* DOCUMENT EXCERPT *

That’s when it hits me: To be this person, known by a room number, standing, legs spread, holding onto a bar so I don’t fall, my back to an impersonal young woman, as she dries off my penis or wipes my ass. Where is self-respect?
That’s when I cross the thin line of dignity.
No matter what I have accomplished in my life – to be an Emeritus Professor, to have created a university department, to have shepherded a family of twelve children. No matter the respect I’ve accrued as a Foster Grandparent, volunteer in the public schools, as a marathoner and triathlete, as a member of boards and commissions, the love of friends – who I am. Here, I’m Apartment 108, a person who may have to sit on the toilet fifteen minutes or more waiting for someone to come get me off - and wipe me.
I often wonder what these young women think during peri care. In their early twenties, they have entered their years of sexuality. Are we septuagenarians or octogenarians sexless? Not to be noticed? Is their insouciance a professional non-involvement? A “so, what else is new?” attitude? Or, am I just over reacting – “no big deal.”
I also wonder how the caregiver, whatever her age, feels about wiping someone’s ass? A job to be done? What does she say when a friend asks, “What did you do today?”
It’s one thing to have a professional caregiver do the toileting – it’s her job. A son or daughter proceeds out of love (and the remembrance of parents’ diapering). It’s another thing with a friend: putting on a coat for me may be personal, but not too. It’s not intimate. It’s not invasive. But undressing? Or wiping? Do I ask?
Often times, when a friend and I are ready to leave a coffee shop, where we’ve been talking and drinking this hot, flavored, tasty diuretic, he or she will tell me, “Hold on. I have to pee.” Do I say, “Me, too. I’ll come in with you. Here’s what you need to do to assist me.”
Or, as sometimes happens, I’m hanging out with a friend and we’re ready to go to lunch. He says he has to use “the little boys’ room” and asks me to hold on until he gets back. What about me? I think.
Then there’s the formal environment of a dinner party – lots to drink. And what about the liquid Super Bowl party – and those Bud commercials! Yikes!
“What do you do when you’re not here?” a caregiver asked the other evening as we were going through the toileting drill.
“I hold it in.”
I explained that my mind controls my bladder; or, more accurately, the power of my concentration and focus exerts influence over solely physical demands. I wait until I return to my safe house. Unless I want to wear Depends and let it flow.

* SUPPLIED MATERIAL *
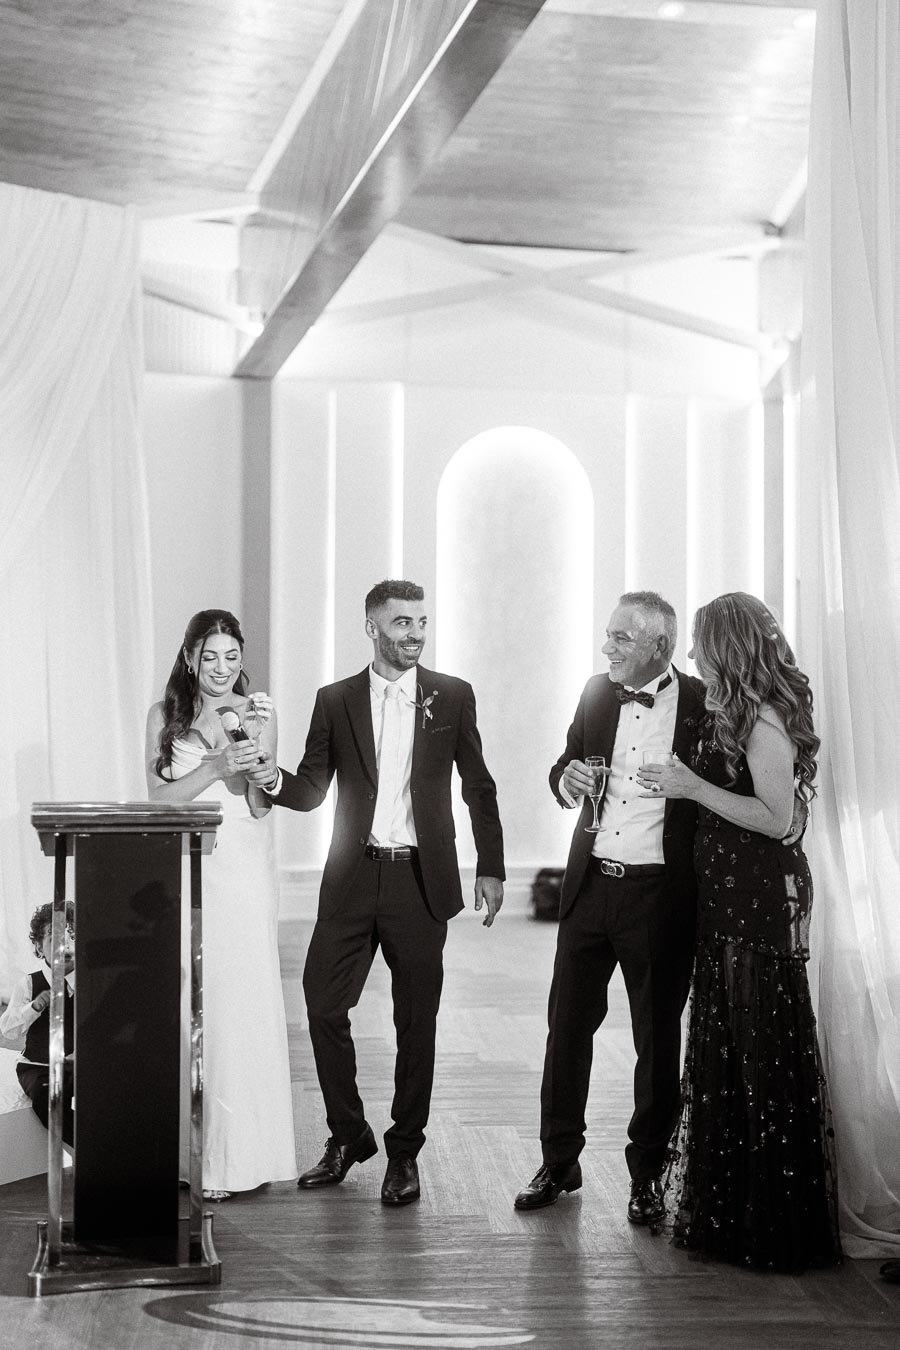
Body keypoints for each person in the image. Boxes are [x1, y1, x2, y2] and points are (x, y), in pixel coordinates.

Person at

...

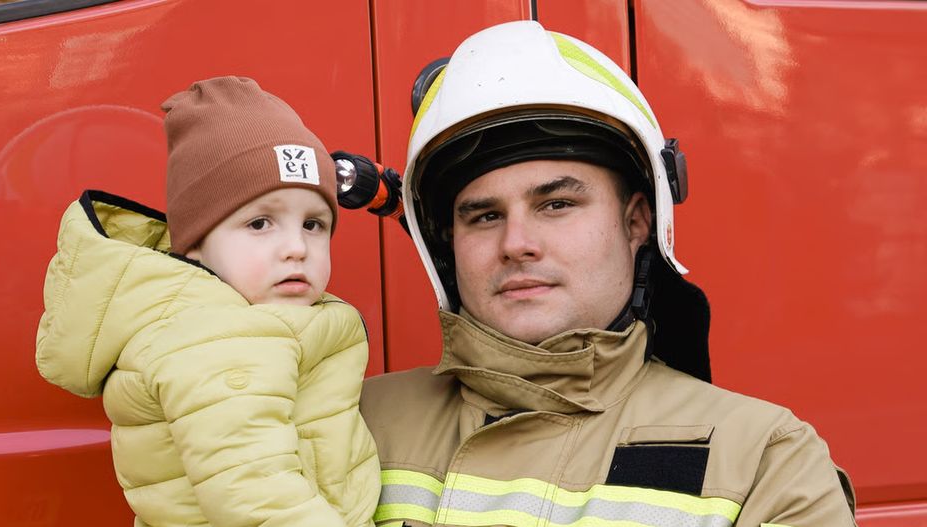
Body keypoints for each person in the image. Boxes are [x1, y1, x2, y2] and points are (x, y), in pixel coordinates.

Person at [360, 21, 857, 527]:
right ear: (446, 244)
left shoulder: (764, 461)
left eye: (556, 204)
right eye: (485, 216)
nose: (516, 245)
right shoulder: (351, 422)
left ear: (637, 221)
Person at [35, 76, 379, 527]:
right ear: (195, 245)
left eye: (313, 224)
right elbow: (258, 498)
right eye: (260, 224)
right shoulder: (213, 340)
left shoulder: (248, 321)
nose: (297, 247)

* WORK INSTRUCTION A *
In the essay on personal care, by what apartment number is the writer known?
* WORK INSTRUCTION B *
Reproduce the part of the essay on personal care starting at "I also wonder" and ending at "wiping? Do I ask?".

* ANSWER A *
Apartment 108.

* ANSWER B *
I also wonder how the caregiver, whatever her age, feels about wiping someone’s ass? A job to be done? What does she say when a friend asks, “What did you do today?”
It’s one thing to have a professional caregiver do the toileting – it’s her job. A son or daughter proceeds out of love (and the remembrance of parents’ diapering). It’s another thing with a friend: putting on a coat for me may be personal, but not too. It’s not intimate. It’s not invasive. But undressing? Or wiping? Do I ask?